Philip Kobylarz, Diablo Range, Photograph

 

Marigold blight

 

This July the marigold flowers
resent the governance of stems
so they flee to the soil
and furl the leaves with them.

A curious anecdote
in the histories written by worms
who observe the sources of shadows
above them between briefly surfacing
in the sight of birds.

_______________
Terry Trowbridge

 

Review by Theric Jepson

I am not a gardener though I do observe what I see around me, flowers coming and going at a schedule I can’t be bothered to memorize. But others do memorize. And why must all those who care most be above the ground? The worms, to my reading, are the heroes of this poem.

 

Review by Jared Pearce

I love the idea of the worms as recorders who seem to look up at the surface of the soil as if it were translucent, though they do make sorties to case the joint.

 

Review by Massimo Fantuzzi

“Small world” is an essential element in any nursery setting. It is the area of the classroom where proportions and distances lose their status, and reality drops its guard against a realm crawling with a thousand plotting creatures; down there, complex, deafening and arcane narrations remain playfully child-led, unique and beautifully volatile. That grammar we were once fluent in, that way of decoding the world has become now alien to us; one fine day and in unclear circumstances, those voices fell silent – flowers, bugs, bark, dirt, and leaves froze and disappeared backstage of a comedy that, frankly, is no fun for anybody. The Early Years provision has ended in severity and targets, muzzles and shame, and gone forgotten is now the old playtime.
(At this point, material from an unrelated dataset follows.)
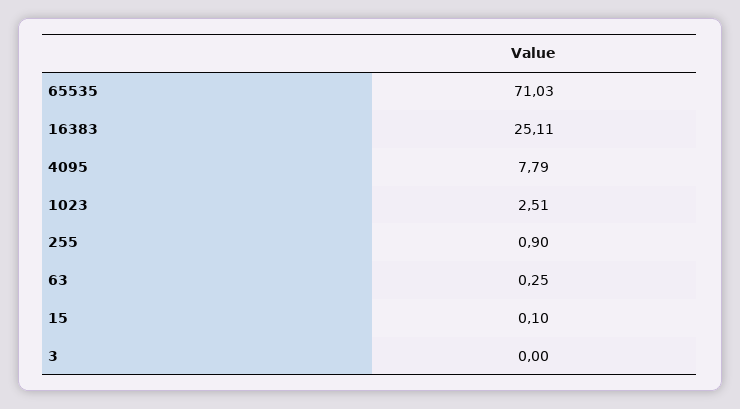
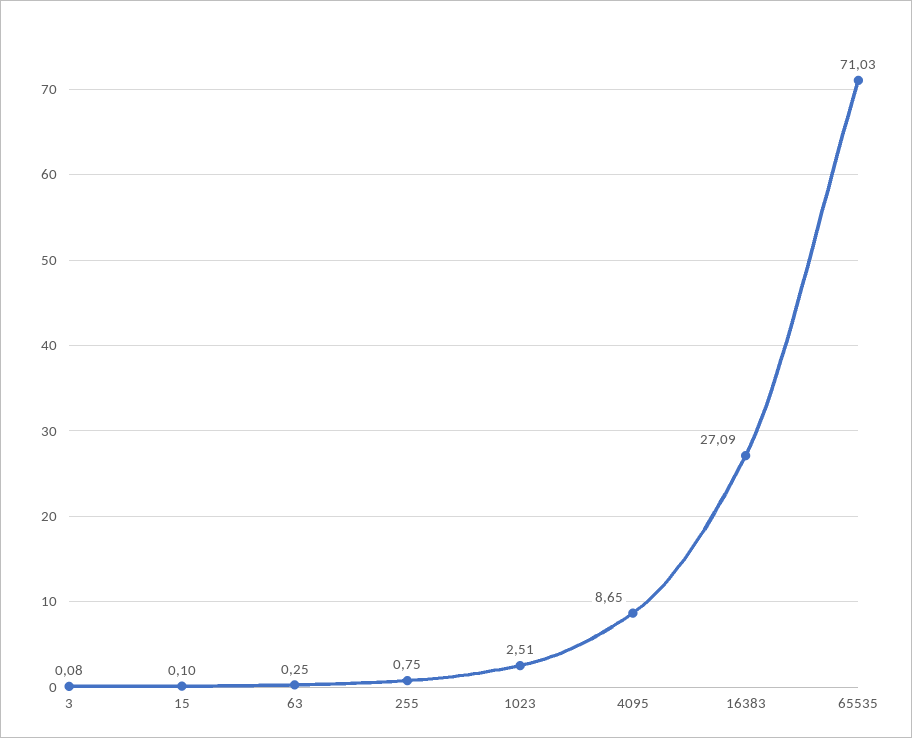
16383: 25.11 -> 27.09
4095: 7.79 -> 8.65
255: 0.9 -> 0.75
3: 0 -> 0.08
Thankfully, the written word of poems like this one takes us back to that true learning, that primitive and creative hands-on feel. Let’s kneel to ground level and enjoy the show once more, let’s try to remember that only by acknowledging worms’ and birds’ history as ours, we can hope for a future. Will there be time for eggnogs and eclogues / In the place where we’re going?/ Said the spider to the fly. (from W. Kees, What the spider heard.)